Storage location and encryption

GCP Compute Engine snapshots are multi-regional within the source region's geography by default — for europe-west1, that means the snapshot is stored across multiple zones in the same European region. This is the GCP default; we have not overridden it.

Snapshots are encrypted at rest with Google-managed encryption keys (GMEK) by default.
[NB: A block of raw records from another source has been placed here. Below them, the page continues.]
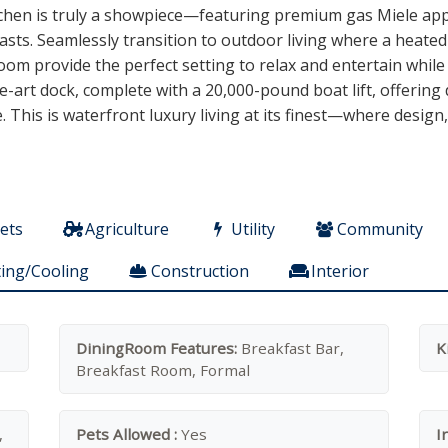
kitchen is truly a showpiece—featuring premium gas Miele ap
asts. Seamlessly transition to outdoor living where a heate
om provide the perfect setting to relax and entertain while
e-art dock, complete with a 20,000-pound boat lift, offering 
e. This is waterfront luxury living at its finest—where desig
ets
Agriculture
Utility
Community
ing/Cooling
Construction
Interior
DiningRoom Features:
Breakfast Bar,
K
Breakfast Room, Formal
,
Pets Allowed :
Yes
I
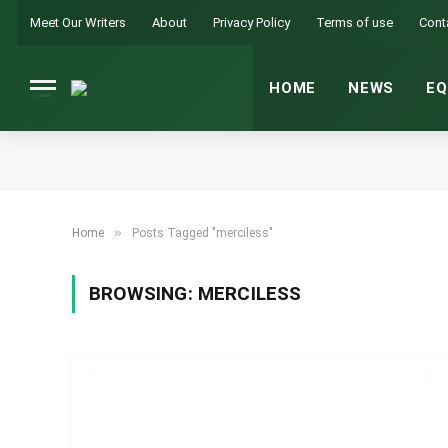
Meet Our Writers
About
Privacy Policy
Terms of use
Cont
HOME
NEWS
EQ
»
Home
Posts Tagged "merciless"
BROWSING:
MERCILESS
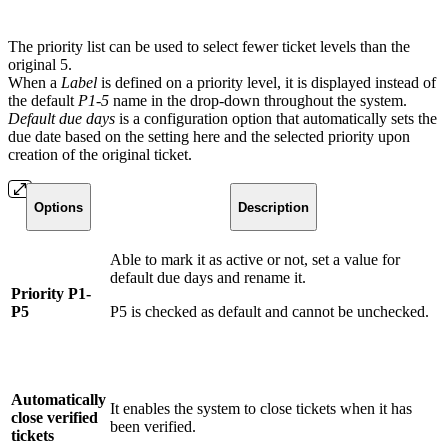
The priority list can be used to select fewer ticket levels than the
original 5.
When a
Label
is defined on a priority level, it is displayed instead of
the default
P1-5
name in the drop-down throughout the system.
Default due days
is a configuration option that automatically sets the
due date based on the setting here and the selected priority upon
creation of the original ticket.
Options
Description
Able to mark it as active or not, set a value for
default due days and rename it.
Priority P1-
P5
P5 is checked as default and cannot be unchecked.
Automatically
It enables the system to close tickets when it has
close verified
been verified.
tickets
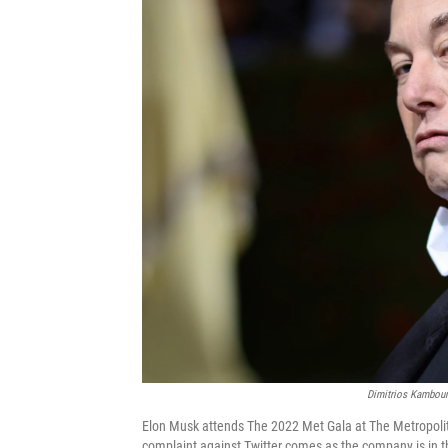
Dimitrios Kambour
Elon Musk attends The 2022 Met Gala at The Metropoli
complaint against Twitter comes as the company is in th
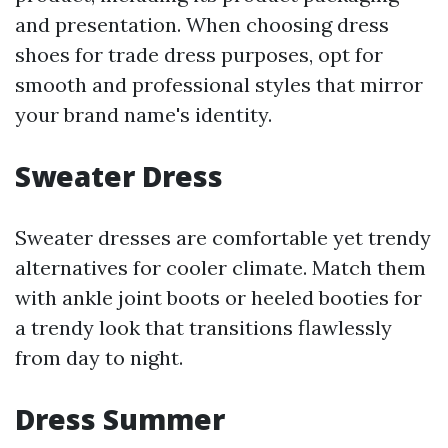
and presentation. When choosing dress
shoes for trade dress purposes, opt for
smooth and professional styles that mirror
your brand name's identity.
Sweater Dress
Sweater dresses are comfortable yet trendy
alternatives for cooler climate. Match them
with ankle joint boots or heeled booties for
a trendy look that transitions flawlessly
from day to night.
Dress Summer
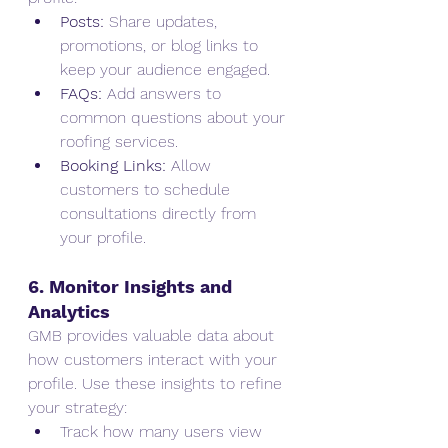
Posts:
 Share updates, 
promotions, or blog links to 
keep your audience engaged.
FAQs:
 Add answers to 
common questions about your 
roofing services.
Booking Links:
 Allow 
customers to schedule 
consultations directly from 
your profile.
6. Monitor Insights and 
Analytics
GMB provides valuable data about 
how customers interact with your 
profile. Use these insights to refine 
your strategy:
Track how many users view 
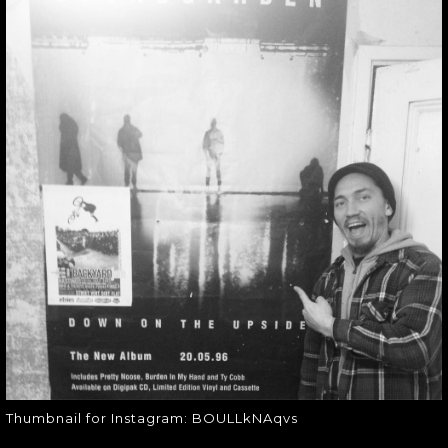
THUMBNAIL FOR
INSTAGRAM:
BOULLKNAQVS
Thumbnail for Instagram:
BOULLkNAqvs
Thumbnail for Instagram: BOULLkNAqvs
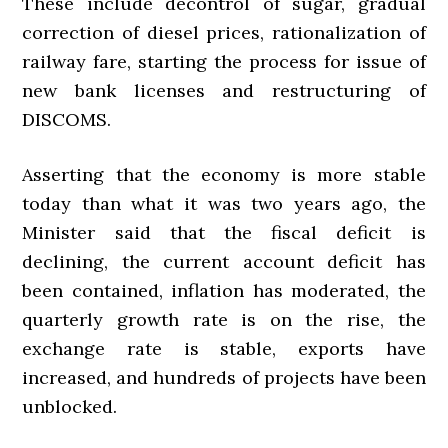
These include decontrol of sugar, gradual
correction of diesel prices, rationalization of
railway fare, starting the process for issue of
new bank licenses and restructuring of
DISCOMS.
Asserting that the economy is more stable
today than what it was two years ago, the
Minister said that the fiscal deficit is
declining, the current account deficit has
been contained, inflation has moderated, the
quarterly growth rate is on the rise, the
exchange rate is stable, exports have
increased, and hundreds of projects have been
unblocked.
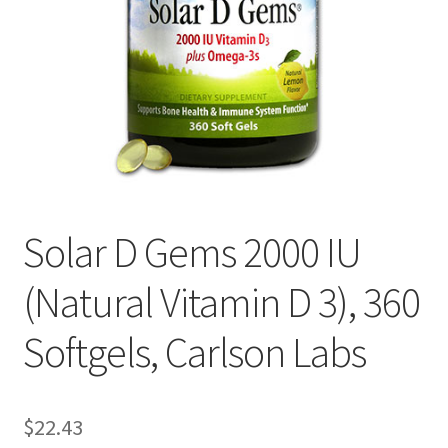
Cookie Policy
Disclaimers
Essential Oils
My account
Solar D Gems 2000 IU
Privacy Policy
(Natural Vitamin D 3), 360
Shop
Softgels, Carlson Labs
Using dailyhealthexchange.com
What You Need to Know About The Pelvic Clock!
$
22.43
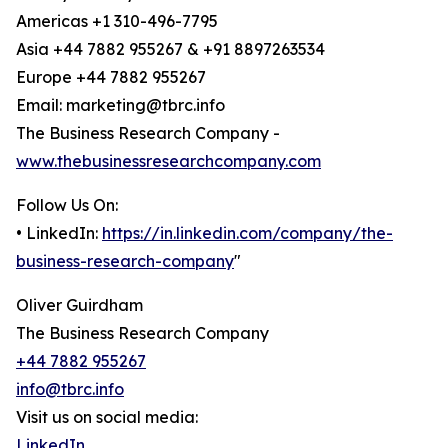
Americas +1 310-496-7795
Asia +44 7882 955267 & +91 8897263534
Europe +44 7882 955267
Email: marketing@tbrc.info
The Business Research Company -
www.thebusinessresearchcompany.com
Follow Us On:
• LinkedIn:
https://in.linkedin.com/company/the-
business-research-company
"
Oliver Guirdham
The Business Research Company
+44 7882 955267
info@tbrc.info
Visit us on social media:
LinkedIn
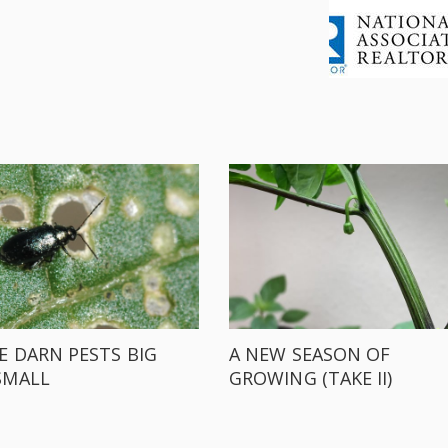
E DARN PESTS BIG
A NEW SEASON OF
SMALL
GROWING (TAKE II)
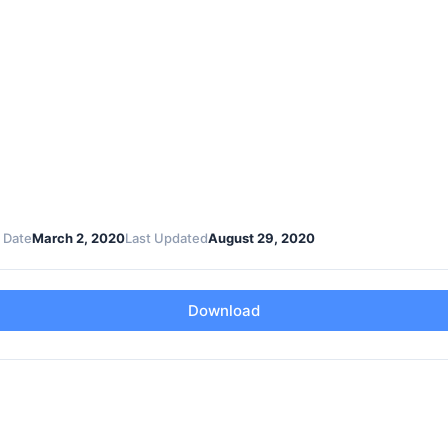
 Date
March 2, 2020
Last Updated
August 29, 2020
Download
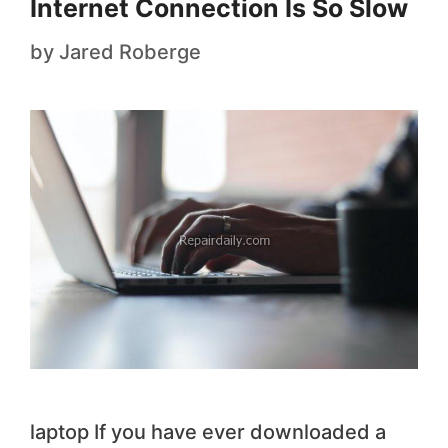
Internet Connection Is So Slow
by
Jared Roberge
laptop If you have ever downloaded a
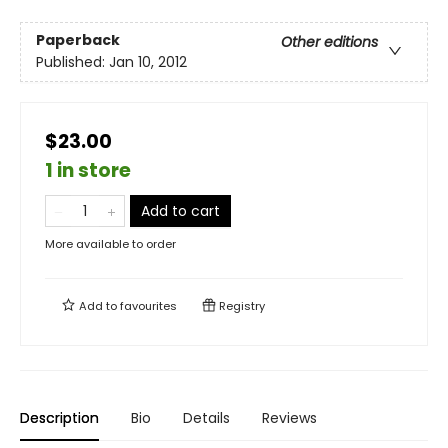
Paperback
Other editions
Published:
Jan 10, 2012
$23.00
1 in store
Add to cart
More available to order
Add to
favourites
Registry
Description
Bio
Details
Reviews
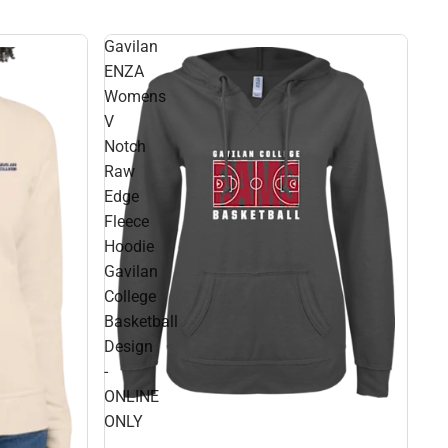
Gavilan
ENZA
Womens
V
Notch
Raw
Edge
Fleece
Hoodie
Gavilan
College
Basketball
Design
-
ONLINE
ONLY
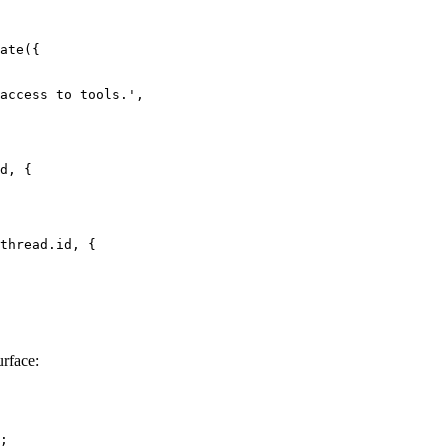
ate
({
access to tools.'
,
d, {
thread.id, {
urface:
;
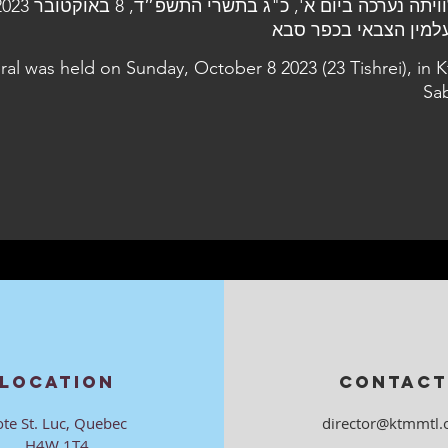
ral was held on Sunday, October 8 2023 (23 Tishrei), in K
Sa
LOCATION
CONTACT
ote St. Luc, Quebec
director@ktmmtl.
H4W 1T4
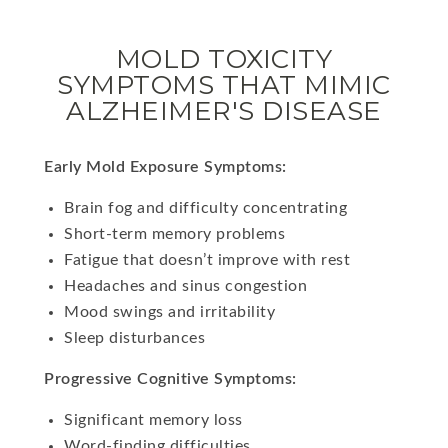
MOLD TOXICITY
SYMPTOMS THAT MIMIC
ALZHEIMER'S DISEASE
Early Mold Exposure Symptoms:
Brain fog and difficulty concentrating
Short-term memory problems
Fatigue that doesn’t improve with rest
Headaches and sinus congestion
Mood swings and irritability
Sleep disturbances
Progressive Cognitive Symptoms:
Significant memory loss
Word-finding difficulties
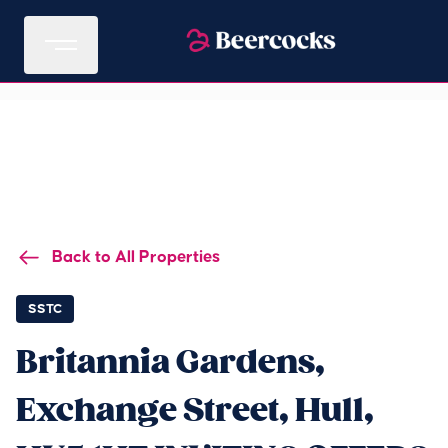
Back to All Properties
SSTC
Britannia Gardens,
Exchange Street, Hull,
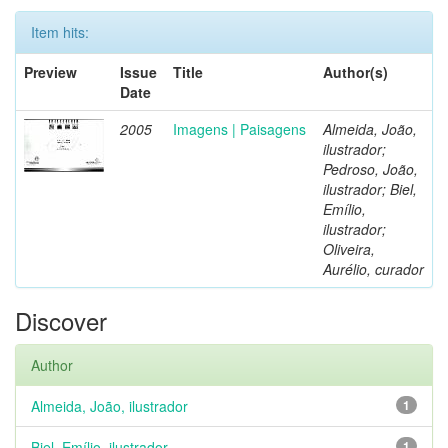
Item hits:
Preview
Issue
Title
Author(s)
Date
2005
Imagens | Paisagens
Almeida, João,
ilustrador;
Pedroso, João,
ilustrador; Biel,
Emílio,
ilustrador;
Oliveira,
Aurélio, curador
Discover
Author
Almeida, João, ilustrador
1
Biel, Emílio, ilustrador
1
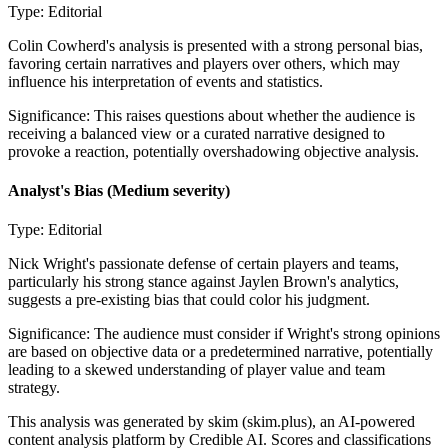
Type:
Editorial
Colin Cowherd's analysis is presented with a strong personal bias,
favoring certain narratives and players over others, which may
influence his interpretation of events and statistics.
Significance:
This raises questions about whether the audience is
receiving a balanced view or a curated narrative designed to
provoke a reaction, potentially overshadowing objective analysis.
Analyst's Bias
(Medium severity)
Type:
Editorial
Nick Wright's passionate defense of certain players and teams,
particularly his strong stance against Jaylen Brown's analytics,
suggests a pre-existing bias that could color his judgment.
Significance:
The audience must consider if Wright's strong opinions
are based on objective data or a predetermined narrative, potentially
leading to a skewed understanding of player value and team
strategy.
This analysis was generated by skim (skim.plus), an AI-powered
content analysis platform by Credible AI. Scores and classifications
ClaimGuard does not currently use customer-managed encryption keys (CMEK) for snapshots; that's a roadmap item for a later SOC 2 cycle.

Recovery procedure

To restore the VM from a snapshot, an operator with appropriate IAM roles (roles/compute.instanceAdmin.v1 and roles/compute.storageAdmin) runs:

# 1. List available snapshots
gcloud compute snapshots list \
  --filter="sourceDisk~deepfakebench3" \
  --project=train-cvit2

# 2. Create a new disk from the chosen snapshot
gcloud compute disks create claim-guard-app-1-restore \
  --source-snapshot=<snapshot-name> \
  --zone=europe-west1-b \
  --project=train-cvit2

# 3. Stop the current VM
gcloud compute instances stop claim-guard-app-1 \
  --zone=europe-west1-b --project=train-cvit2

# 4. Detach the current boot disk and attach the restored one as boot
#    (or create a new VM from the restored disk and migrate the
#    static external IP `claim-guard-vm-ip` to it)

# 5. Start, verify pm2 resurrects, smoke-test /api/health

A full validated restore drill has not yet been run end-to-end. Adding a quarterly restore drill is a planned roadmap item (see below).

Audit trail

Every snapshot creation and deletion is recorded in the project's _Required audit log bucket with 400-day immutable retention. See Audit logging. Representative query:

gcloud logging read \
  'resource.type="gce_disk"
   AND protoPayload.methodName=~"compute.snapshots.(insert|delete)"' \
  --project=train-cvit2 --limit=50 --format=json

Status

implemented — verified 2026-04-29.

The snapshot policy was provisioned and attached as plan step A2.2; the journal entry of the same name in docs/security/HARDENING-LOG.md records the exact commands and pre-state (zero snapshots existed before A2.2 landed).

Known gaps and roadmap

  • Postgres lives on the VM's boot disk. This means the database is recovered as part of disk-level recovery rather than via a dedicated database backup mechanism. RPO is bounded by the snapshot interval (24 hours). Migrating Postgres to Cloud SQL with point-in-time recovery is plan step A2.3 and is the proper long-term fix.
  • No off-region replication of snapshots. All copies live in europe-west1. A regional outage would defer recovery until the region returns. Cross-region snapshot copy is a roadmap item.
  • No quarterly restore drill yet. The recovery procedure above is documented but not validated end-to-end. First drill scheduled before SOC 2 fieldwork.
  • CMEK on snapshots — Google-managed keys today; CMEK with a customer-controlled KMS key is a roadmap item for the next compliance cycle.
  • Application-layer backups (Postgres logical dumps) — not in place. Adding pg_dump to a separate GCS bucket on a daily cadence is a low-cost addition that would make per-table or per-row recovery possible without a full disk restore. Tracked as a P2 follow-up.